Items listed in a dataset
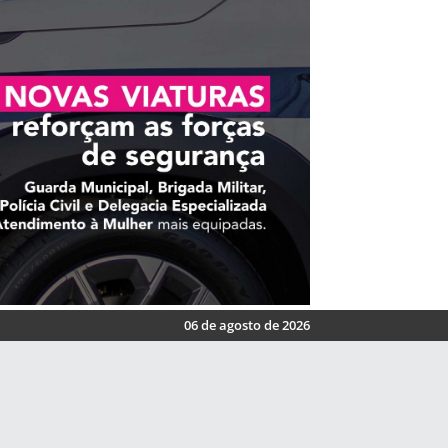
06 de agosto de 2026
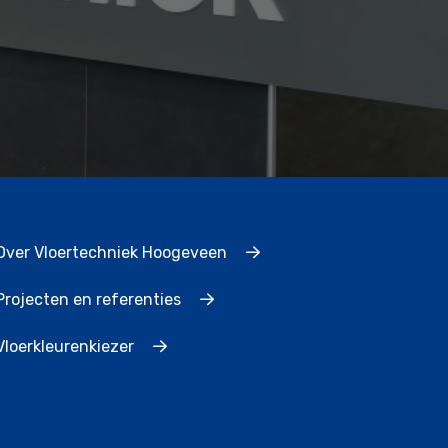
Over Vloertechniek Hoogeveen
Projecten en referenties
Vloerkleurenkiezer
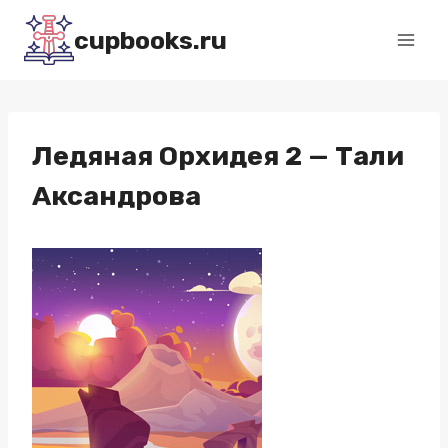
Перейти
cupbooks.ru
к
содержимому
Ледяная Орхидея 2 — Тали
Аксандрова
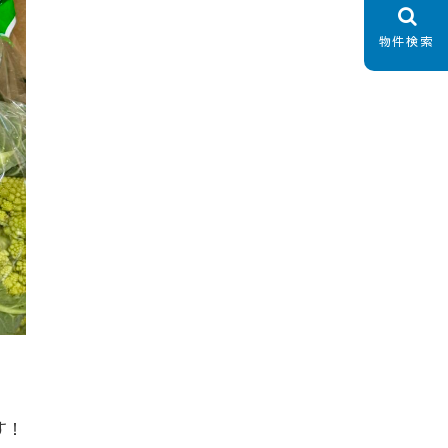
物件検索
す！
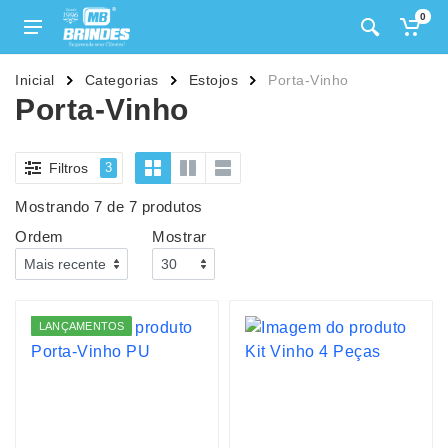
0
Inicial
Categorias
Estojos
Porta-Vinho
Porta-Vinho
Filtros
3
Mostrando 7 de 7 produtos
Ordem
Mostrar
LANÇAMENTOS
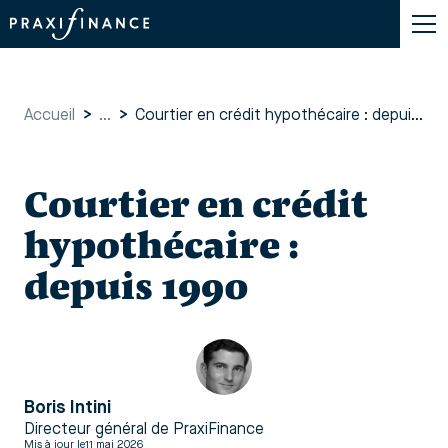
Accueil
>
...
>
Courtier en crédit hypothécaire : depuis 1990
Courtier en crédit
hypothécaire :
depuis 1990
Boris Intini
Directeur général de PraxiFinance
Mis à jour le
11 mai 2026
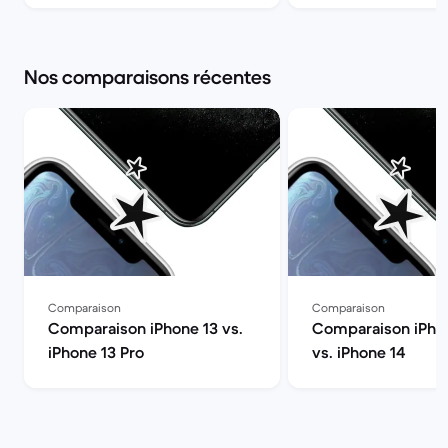
Market
Nos comparaisons récentes
Comparaison
Comparaison
Comparaison iPhone 13 vs.
Comparaison iPhon
iPhone 13 Pro
vs. iPhone 14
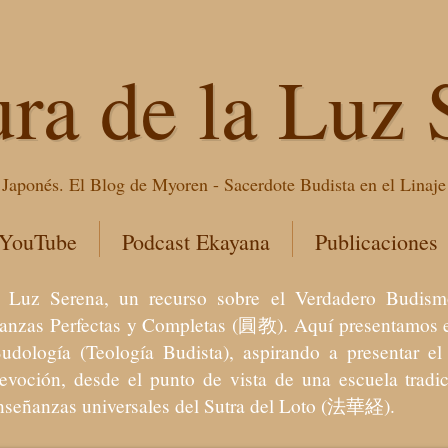
ura de la Luz 
Japonés. El Blog de Myoren - Sacerdote Budista en el Linaj
 YouTube
Podcast Ekayana
Publicaciones
 la Luz Serena, un recurso sobre el Verdadero Bu
eñanzas Perfectas y Completas (圓教). Aquí presentamos e
Budología (Teología Budista), aspirando a presentar 
devoción, desde el punto de vista de una escuela trad
enseñanzas universales del Sutra del Loto (法華経).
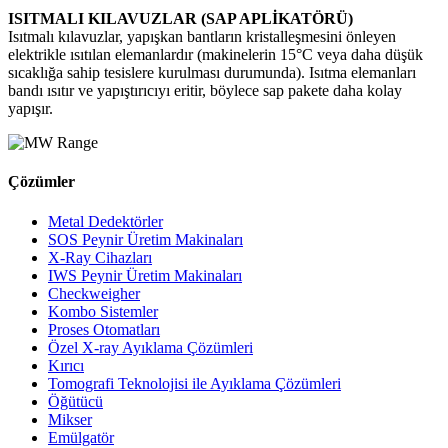
ISITMALI KILAVUZLAR (SAP APLİKATÖRÜ)
Isıtmalı kılavuzlar, yapışkan bantların kristalleşmesini önleyen
elektrikle ısıtılan elemanlardır (makinelerin 15°C veya daha düşük
sıcaklığa sahip tesislere kurulması durumunda). Isıtma elemanları
bandı ısıtır ve yapıştırıcıyı eritir, böylece sap pakete daha kolay
yapışır.
Çözümler
Metal Dedektörler
SOS Peynir Üretim Makinaları
X-Ray Cihazları
IWS Peynir Üretim Makinaları
Checkweigher
Kombo Sistemler
Proses Otomatları
Özel X-ray Ayıklama Çözümleri
Kırıcı
Tomografi Teknolojisi ile Ayıklama Çözümleri
Öğütücü
Mikser
Emülgatör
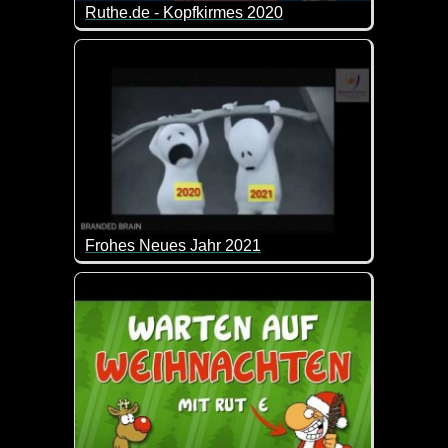
Ruthe.de - Kopfkirmes 2020
Wenn das vergangene Jahr ein Lied wäre, dann w
Frohes Neues Jahr 2021
Ich wünsche dir fürs Neue Jahr alles Liebe und gan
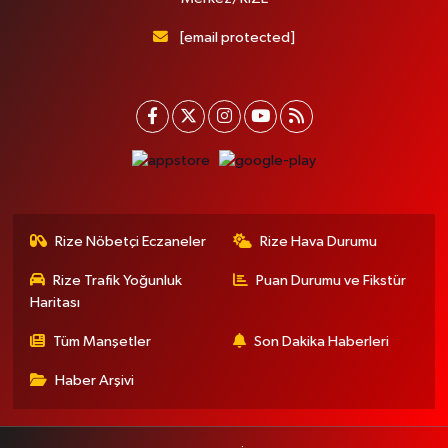
[email protected]
Rize Nöbetçi Eczaneler
Rize Hava Durumu
Rize Trafik Yoğunluk
Puan Durumu ve Fikstür
Haritası
Tüm Manşetler
Son Dakika Haberleri
Haber Arşivi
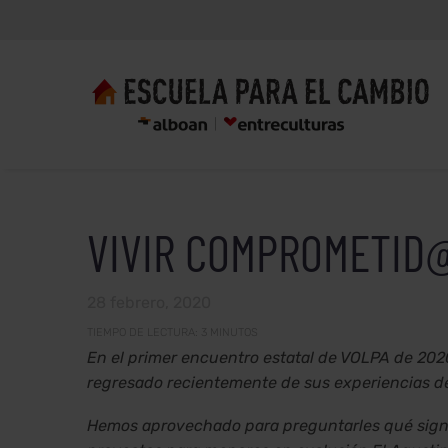
VIVIR COMPROMETID
28 febrero, 2020
TIEMPO DE LECTURA:
3
MINUTOS
En el primer encuentro estatal de VOLPA de 2020
regresado recientemente de sus experiencias de 
Hemos aprovechado para preguntarles qué signifi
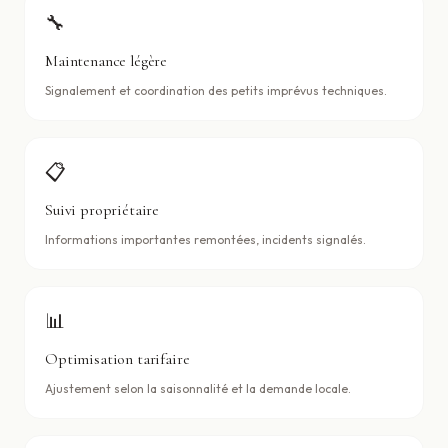
🔧
Maintenance légère
Signalement et coordination des petits imprévus techniques.
📋
Suivi propriétaire
Informations importantes remontées, incidents signalés.
📊
Optimisation tarifaire
Ajustement selon la saisonnalité et la demande locale.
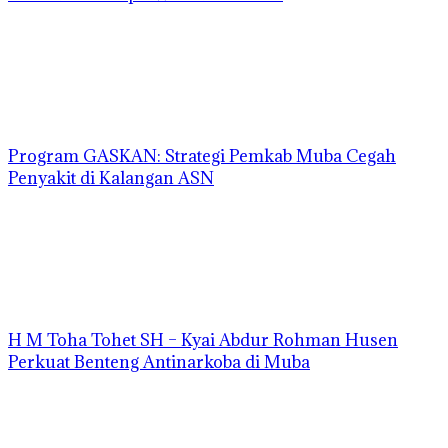
Program GASKAN: Strategi Pemkab Muba Cegah
Penyakit di Kalangan ASN
H M Toha Tohet SH – Kyai Abdur Rohman Husen
Perkuat Benteng Antinarkoba di Muba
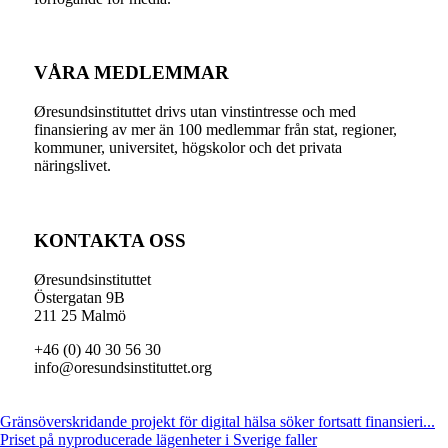
VÅRA MEDLEMMAR
Øresundsinstituttet drivs utan vinst­intresse och med
finansiering av mer än 100 medlemmar från stat, regioner,
kommuner, universitet, högskolor och det privata
näringslivet.
KONTAKTA OSS
Øresundsinstituttet
Östergatan 9B
211 25 Malmö
+46 (0) 40 30 56 30
info@oresundsinstituttet.org
Gränsöverskridande projekt för digital hälsa söker fortsatt finansieri...
Priset på nyproducerade lägenheter i Sverige faller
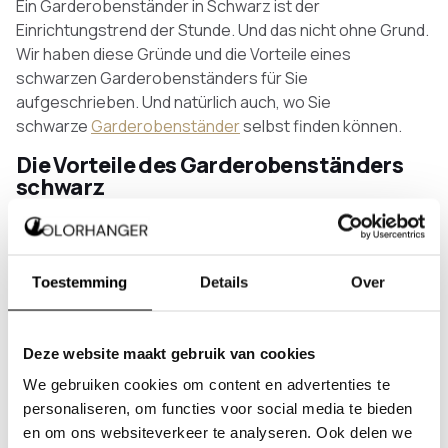
Ein Garderobenständer in Schwarz ist der
Einrichtungstrend der Stunde. Und das nicht ohne Grund.
Wir haben diese Gründe und die Vorteile eines
schwarzen Garderobenständers für Sie
aufgeschrieben. Und natürlich auch, wo Sie
schwarze
Garderobenständer
selbst finden können.
Die Vorteile des Garderobenständers
schwarz
Der Garderobenständer schwarz hat viele Vorteile. Wir
haben diese Vorteile kurz für Sie aufgelistet. Dann
erklären wir Ihnen die Vorteile eines schwarzen
Toestemming
Details
Over
Garderobenständers im Detail.
Perfekt für jeden Wohnstil;
Streng modisch;
Deze website maakt gebruik van cookies
Leicht sauber zu halten:
We gebruiken cookies om content en advertenties te
Immer eine Aufbewahrungslösung in Ihrem Haus.
personaliseren, om functies voor social media te bieden
en om ons websiteverkeer te analyseren. Ook delen we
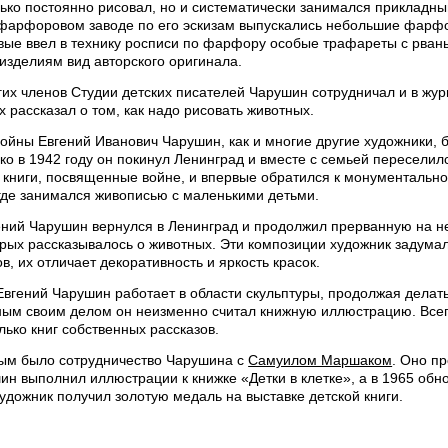
ько постоянно рисовал, но и систематически занимался прикладны
фарфоровом заводе по его эскизам выпускались небольшие фарфор
вые ввел в технику росписи по фарфору особые трафареты с рван
изделиям вид авторского оригинала.
их членов Студии детских писателей Чарушин сотрудничал и в жур
ых рассказал о том, как надо рисовать животных.
войны Евгений Иванович Чарушин, как и многие другие художники,
ко в 1942 году он покинул Ленинград и вместе с семьей пересели
 книги, посвященные войне, и впервые обратился к монументально
 где занимался живописью с маленькими детьми.
ений Чарушин вернулся в Ленинград и продолжил прерванную на нес
орых рассказывалось о животных. Эти композиции художник задумал
в, их отличает декоративность и яркость красок.
вгений Чарушин работает в области скульптуры, продолжая делать
вным своим делом он неизменно считал книжную иллюстрацию. Все
лько книг собственных рассказов.
ым было сотрудничество Чарушина с
Самуилом Маршаком
. Оно п
н выполнил иллюстрации к книжке «Детки в клетке», а в 1965 обно
удожник получил золотую медаль на выставке детской книги.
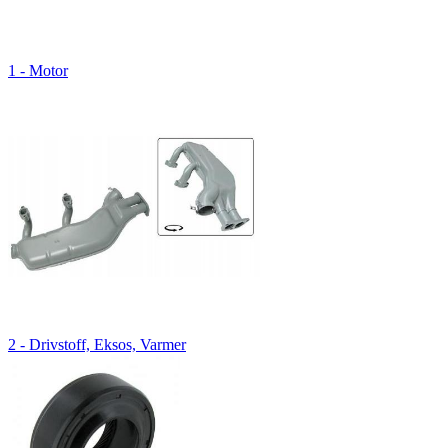
1 - Motor
2 - Drivstoff, Eksos, Varmer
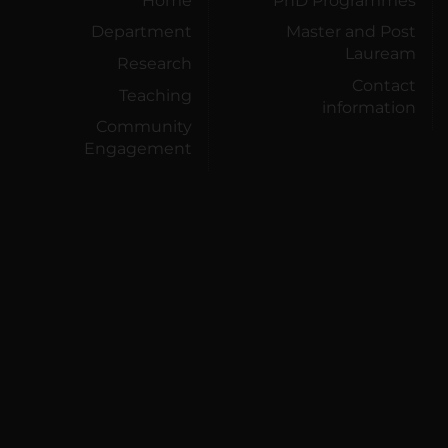
Home
PhD Programmes
Department
Master and Post
Lauream
Research
Contact
Teaching
information
Community
Engagement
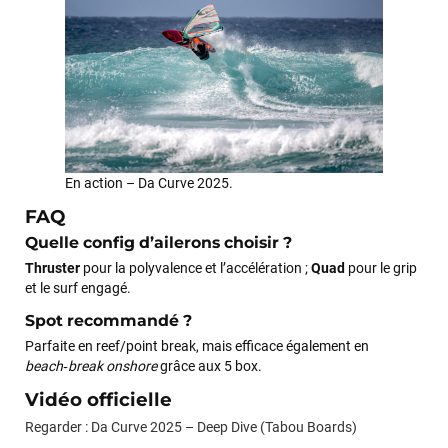
m'ont trouvé une pépite à laquelle je n'aurais jamais pensé !
Excellent conseil excellent prix et en plus super sympas. Merci
encore pour cette severne dyno !
Maronui RICHMOND
il y a 3 mois
J'ai acheté une voile d'occasion depuis Tahiti. Super service.
L'envoi a été rapide. La voile est arrivée en super état.
Mauruuru roa.
En action – Da Curve 2025.
FAQ
Quelle config d’ailerons choisir ?
VOIR TOUS LES AVIS
Thruster
pour la polyvalence et l’accélération ;
Quad
pour le grip
et le surf engagé.
LAISSER UN AVIS
Spot recommandé ?
Parfaite en reef/point break, mais efficace également en
beach‑break onshore
grâce aux 5 box.
Vidéo officielle
Regarder : Da Curve 2025 – Deep Dive (Tabou Boards)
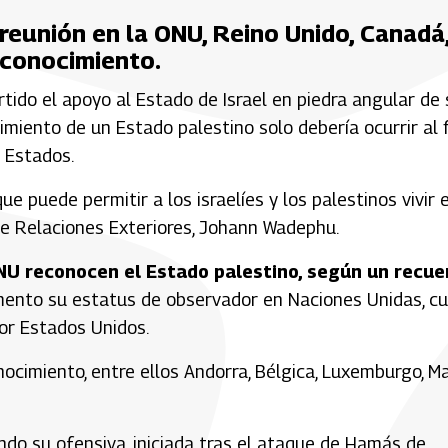
a reunión en la ONU, Reino Unido, Canadá
econocimiento.
tido el apoyo al Estado de Israel en piedra angular de 
cimiento de un Estado palestino solo debería ocurrir al f
 Estados.
 puede permitir a los israelíes y los palestinos vivir 
 de Relaciones Exteriores, Johann Wadephu.
NU reconocen el Estado palestino, según un recue
mento su estatus de observador en Naciones Unidas, c
or Estados Unidos.
nocimiento, entre ellos Andorra, Bélgica, Luxemburgo, M
icando su ofensiva, iniciada tras el ataque de Hamás de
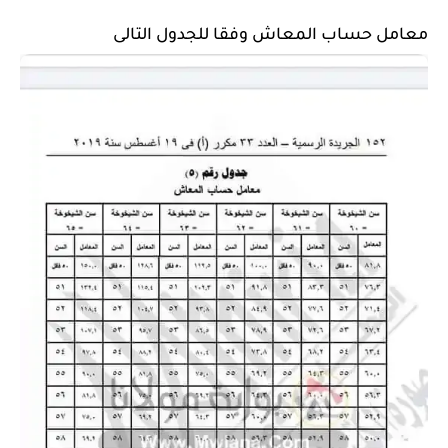
معامل حساب المعاش وفقا للجدول التالى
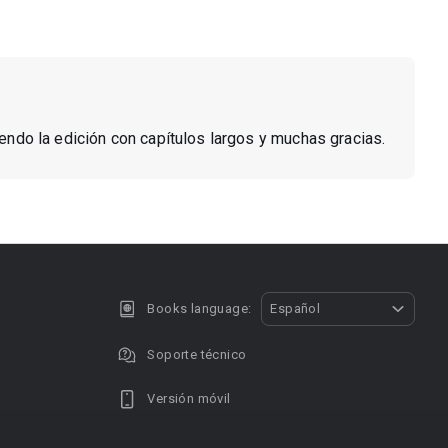
biendo la edición con capítulos largos y muchas gracias.
Books language:
Español
Soporte técnico
Versión móvil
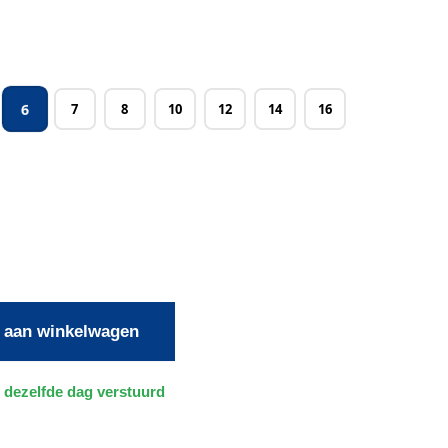
6
7
8
10
12
14
16
 aan winkelwagen
 dezelfde dag verstuurd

BRIEF: Repeat exactly and only the lines from the start of the data above through the line that holds "28 febrero, 2020", inclusive. Pictures do not belong in the copy.

TASK OUTPUT:
06 de agosto de 2026
Over Vloertechniek Hoogeveen
Projecten en referenties
Vloerkleurenkiezer
Перейти
cupbooks.ru
к
содержимому
Ледяная Орхидея 2 — Тали
Аксандрова
物件検索
す！
0
Inicial
Categorias
Estojos
Porta-Vinho
Porta-Vinho
Filtros
3
Mostrando 7 de 7 produtos
Ordem
Mostrar
LANÇAMENTOS
Accueil
>
...
>
Courtier en crédit hypothécaire : depuis 1990
Courtier en crédit
hypothécaire :
depuis 1990
Boris Intini
Directeur général de PraxiFinance
Mis à jour le
11 mai 2026
Market
Nos comparaisons récentes
Comparaison
Comparaison
Comparaison iPhone 13 vs.
Comparaison iPhon
iPhone 13 Pro
vs. iPhone 14
ura de la Luz 
Japonés. El Blog de Myoren - Sacerdote Budista en el Linaj
 YouTube
Podcast Ekayana
Publicaciones
 la Luz Serena, un recurso sobre el Verdadero Bu
eñanzas Perfectas y Completas (圓教). Aquí presentamos e
Budología (Teología Budista), aspirando a presentar 
devoción, desde el punto de vista de una escuela trad
enseñanzas universales del Sutra del Loto (法華経).
ISITMALI KILAVUZLAR (SAP APLİKATÖRÜ)
Isıtmalı kılavuzlar, yapışkan bantların kristalleşmesini önleyen
elektrikle ısıtılan elemanlardır (makinelerin 15°C veya daha düşük
sıcaklığa sahip tesislere kurulması durumunda). Isıtma elemanları
bandı ısıtır ve yapıştırıcıyı eritir, böylece sap pakete daha kolay
yapışır.
Çözümler
Metal Dedektörler
SOS Peynir Üretim Makinaları
X-Ray Cihazları
IWS Peynir Üretim Makinaları
Checkweigher
Kombo Sistemler
Proses Otomatları
Özel X-ray Ayıklama Çözümleri
Kırıcı
Tomografi Teknolojisi ile Ayıklama Çözümleri
Öğütücü
Mikser
Emülgatör
Ruthe.de - Kopfkirmes 2020
Wenn das vergangene Jahr ein Lied wäre, dann w
Frohes Neues Jahr 2021
Ich wünsche dir fürs Neue Jahr alles Liebe und gan
[email protected]
Rize Nöbetçi Eczaneler
Rize Hava Durumu
Rize Trafik Yoğunluk
Puan Durumu ve Fikstür
Haritası
Tüm Manşetler
Son Dakika Haberleri
Haber Arşivi
VIVIR COMPROMETID
28 febrero, 2020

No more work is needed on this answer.